Python reads a CSV file, removes a column, and then writes a new file

Source: Internet
Author: User

Two ways to solve this problem are the existing solutions on the Internet.

Scenario Description:

There is a data file that is saved as text and now has three columns of user_id,plan_id,mobile_id. The goal is to get new documents only mobile_id,plan_id.

Solution Solutions

Scenario One: Use the Python open file to write the file directly through the data, for loop processing data and write to the new file.

The code is as follows:

defreadwrite1 (Input_file,output_file): F= Open (Input_file,'R') out= Open (Output_file,'W')    Print(f) forLineinchF.readlines (): a= Line.split (",") x=a[0] +","+ a[1]+"\ n"out.writelines (x) f.close () out.close ()

Scenario Two: Use pandas read data to DataFrame and then do data segmentation, directly with the DataFrame write function to write to the new file

The code is as follows:

def Readwrite2 (input_file,output_file):    date_1=pd.read_csv (input_file,header=0,sep=',  ')    date_1[['mobile'plan_id []]. To_csv (output_file, sep=',', Header=true,index=false)

From a code perspective, pandas logic is clearer.

Let's take a look at the efficiency of execution!

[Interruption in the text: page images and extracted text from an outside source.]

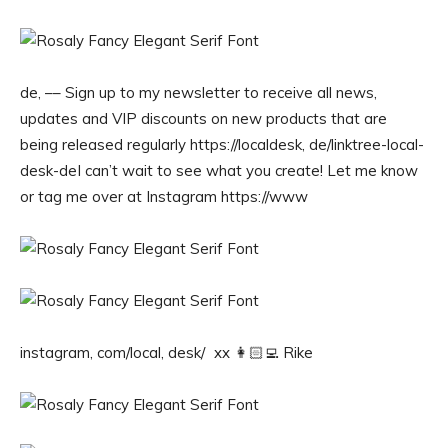
de, –– Sign up to my newsletter to receive all news,
updates and VIP discounts on new products that are
being released regularly https://localdesk, de/linktree-local-
desk-deI can’t wait to see what you create! Let me know
or tag me over at Instagram https://www
instagram, com/local, desk/ xx 👩🏻‍💻 Rike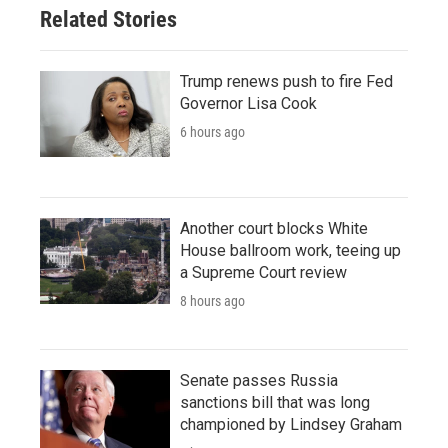
Related Stories
Trump renews push to fire Fed
Governor Lisa Cook
6 hours ago
Another court blocks White
House ballroom work, teeing up
a Supreme Court review
8 hours ago
Senate passes Russia
sanctions bill that was long
championed by Lindsey Graham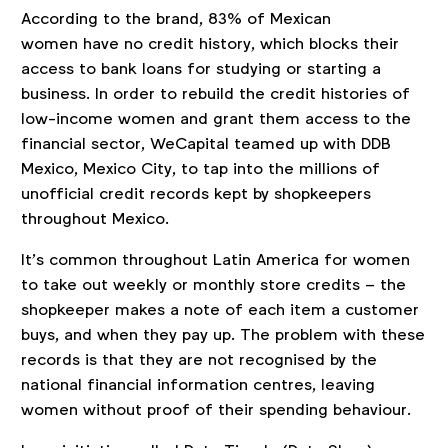
According to the brand, 83% of Mexican
women have no credit history, which blocks their
access to bank loans for studying or starting a
business. In order to rebuild the credit histories of
low-income women and grant them access to the
financial sector, WeCapital teamed up with DDB
Mexico, Mexico City, to tap into the millions of
unofficial credit records kept by shopkeepers
throughout Mexico.
It’s common throughout Latin America for women
to take out weekly or monthly store credits – the
shopkeeper makes a note of each item a customer
buys, and when they pay up. The problem with these
records is that they are not recognised by the
national financial information centres, leaving
women without proof of their spending behaviour.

def getruntimes (Fun, input_file,output_file):    begin_time=int (Round (Time.time () *)) Fun    ( Input_file,output_file)    end_time=int (Round (Time.time () *)    )print(" Read and Write run time: ", (end_time-begin_time),"ms") getruntimes (readwrite1,input_ File,output_file)  #直接撸数据getRunTimes (readwrite2,input_file,output_file1) #使用dataframe读写数据

Read and write run time: 976 ms
Read and Write run time: 777 MS

Input_file about 270,000 of the data, dataframe efficiency than for loop efficiency or a bit faster, if the amount of data larger, the effect is more obvious?

Try to increase the number of input_file records below and try the following results

Input_file
Readwrite1
Readwrite2

27W

976 777

456

1989 1509

110W

4312 3158

Judging from the above test results, the efficiency of dataframe is increased by about 30%.

Python reads a CSV file, removes a column, and then writes a new file

Related Article

Contact Us

The content source of this page is from Internet, which doesn't represent Alibaba Cloud's opinion; products and services mentioned on that page don't have any relationship with Alibaba Cloud. If the content of the page makes you feel confusing, please write us an email, we will handle the problem within 5 days after receiving your email.

If you find any instances of plagiarism from the community, please send an email to: info-contact@alibabacloud.com and provide relevant evidence. A staff member will contact you within 5 working days.

A Free Trial That Lets You Build Big!

Start building with 50+ products and up to 12 months usage for Elastic Compute Service

  • Sales Support

    1 on 1 presale consultation

  • After-Sales Support

    24/7 Technical Support 6 Free Tickets per Quarter Faster Response

  • Alibaba Cloud offers highly flexible support services tailored to meet your exact needs.